The USPT event has become an annual tradition in Columbus, but this year’s edition had a new wrinkle: For the first time, all four categories of competition—including Freestyle Acrobatics, Largest Dough Stretch, Fastest Pie Making and Fastest Box Folding—were broadcast live on ESPN3.
Daniel Lee Perea, PMQ Pizza Magazine’s senior media producer, and USPT member and 2016 World Pizza Championship winner Jamie Culliton provided on-air commentary for the event, with PMQ’s Chris Green covering it from the sidelines. It was the first time a USPT competition has been aired live on national television.
Often working with two dough skins and executing snazzy reverse double-rolls and other tricks, Volpe won the acrobatics category with a score of 225.5 out of 250. He earned 13 points more than the second-place winner. Volpe will now travel with the U.S. Pizza Team to Parma, Italy, later this year to compete at the World Pizza Championship.
“Italy is going to be tougher than last year,” said Volpe, who won second place in the 2018 WPC competition. “I think the talent level of everyone else has gone up. I’m always ready.”
The freestyle acrobatics contest also saw the return of veteran spinner Patt Miller of NY Mobile Fire’d, located in Cincinnati, after an absence from competition for several years. Showing no ring rust, Miller took home silver. Nate Wilson of 600 Downtown in Bellefontaine, Ohio, took bronze with a solid performance.

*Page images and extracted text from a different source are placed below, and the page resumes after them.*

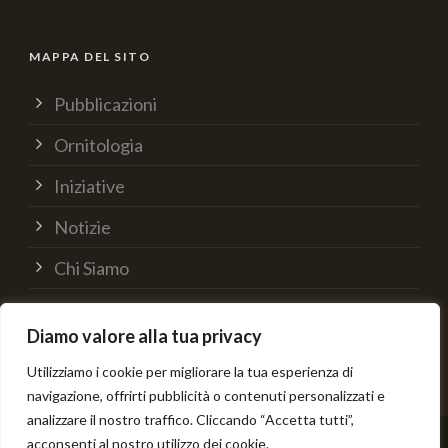
MAPPA DEL SITO
Pubblicazioni
Ornitologia
Iniziative
Notizie
Chi Siamo
Supporta
Diamo valore alla tua privacy
Contatti
Utilizziamo i cookie per migliorare la tua esperienza di
navigazione, offrirti pubblicità o contenuti personalizzati e
analizzare il nostro traffico. Cliccando “Accetta tutti”,
acconsenti al nostro utilizzo dei cookie.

In Fastest Pie Making, Landon Butler of 600 Downtown grabbed gold with a blistering 43.78 seconds. Newcomer Tara Hattan, hailing from Andolini’s Pizzeria in Tulsa, Okla., took silver with 52 seconds flat. Roman Miller, also of 600 Downtown, won bronze with 57.44.
Fastest Box Folding concluded with David Whisker of B.C. Pizza in Boyne City, Mich., being as good as gold—he folded five pizza boxes in just 27.87 seconds. Newcomer Max Mathious of Caliente Pizza & Draft House in Pittsburgh took silver with 35.54. Matt Hickey, also of Caliente, took bronze with 42.90 seconds.
The Largest Dough Stretch competition saw a bevy of pizza makers test the limits of how much an 18-ounce dough ball will yield in five minutes. When his paper-thin pizza skin went to the floor for measurement, Butler again came away with gold by stretching it to an eye-popping 35.44 inches averaged diameter. Patt Miller earned silver with a measurement of 33.88 inches. Wilson and Roman Miller narrowly tied for third at 30.42 inches. (Note: due to a mathematical error in the score-keeping process, only one bronze winner was announced at the event.)
PMQ Pizza Magazine, the business trade publication for the pizza restaurant industry, created the U.S. Pizza Team in 2000. Since its formation, the USPT has participated in an international event every year, most frequently at the World Pizza Championship in Parma, Italy. Ranging from culinary masters to dough-tossing phenoms, the Pizza Team renews the passion of those in the industry year after year.